Son günlerde ismini sık duyduğumuz Filistinli Yaser Ebu Şebab, Aksa Tufanı Operasyonu'nun düzenlendiği 7 Ekim 2023'te, Gazze'de Hamas tarafından yönetilen bir hapishanede uyuşturucu kaçakçılığı suçlamasıyla cezasını çekiyordu.
Popüler Gazete'nin Arap medyasından aktardığı habere göre operasyonun ardından savaşın patlak vermesiyle birlikte Ebu Şebab hapishaneden çıktı, ancak serbest kalma koşulları bugün hala belirsizliğini koruyor.
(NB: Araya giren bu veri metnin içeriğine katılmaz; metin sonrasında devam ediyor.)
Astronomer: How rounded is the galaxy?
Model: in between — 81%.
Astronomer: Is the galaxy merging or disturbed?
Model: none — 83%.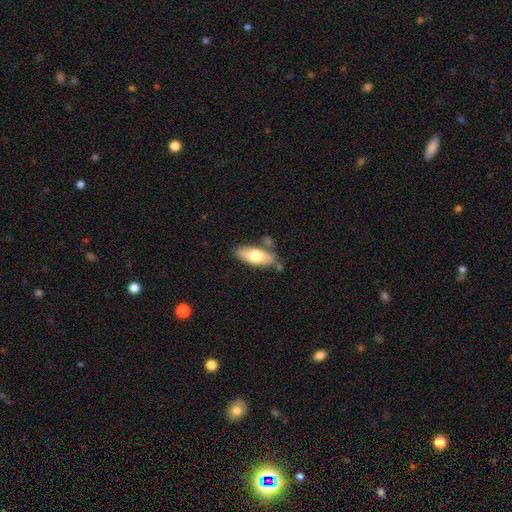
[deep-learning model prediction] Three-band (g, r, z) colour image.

Ebu Şebab, hapishaneden çıktıktan sonra bir süreliğine gözden kayboldu.
Ancak daha sonra devam eden savaş sırasında, Gazze'de Hamas'a karşı yerel bir muhalif figür olarak ortaya çıktı.
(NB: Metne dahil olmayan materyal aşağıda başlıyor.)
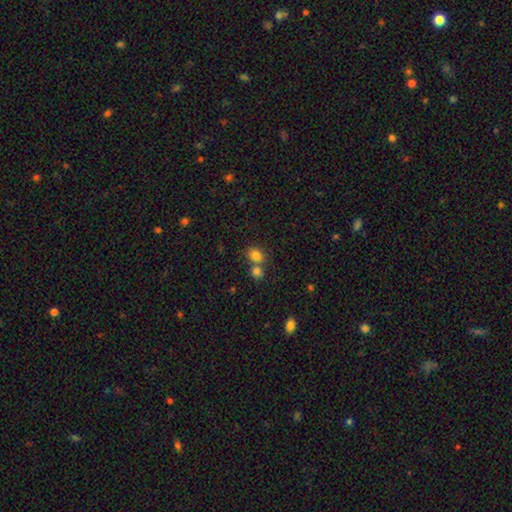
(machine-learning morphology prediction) Smooth or featured? smooth (81%)
How rounded? round (60%)
Merging? none (53%)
Ebu Şebab, bazı paylaşımlarında silahlı grubundan "Halk Eylem Güçleri" olarak bahsederken, TikTok'taki bazı videolarında "Terörle Mücadele Güçleri" etiketi yer alıyor.
Refah'ın doğusunda faaliyet gösteren, Ebu Şebab komutasındaki örgütün geçmişte ağır suçlar işlemiş yaklaşık 100 silahlı üyesi bulunuyor.
Bu silahlı gruplar, Gazze'ye yardım ve malların giriş noktası olan Kerem Şalom sınır kapısının yakınında konuşlanmış durumda.
İsrailli yetkililer, örgütün amacının Hamas'ı sistematik olarak zayıflatırken, "İsrail ordusundaki kayıpları azaltmak" olduğunu söyledi.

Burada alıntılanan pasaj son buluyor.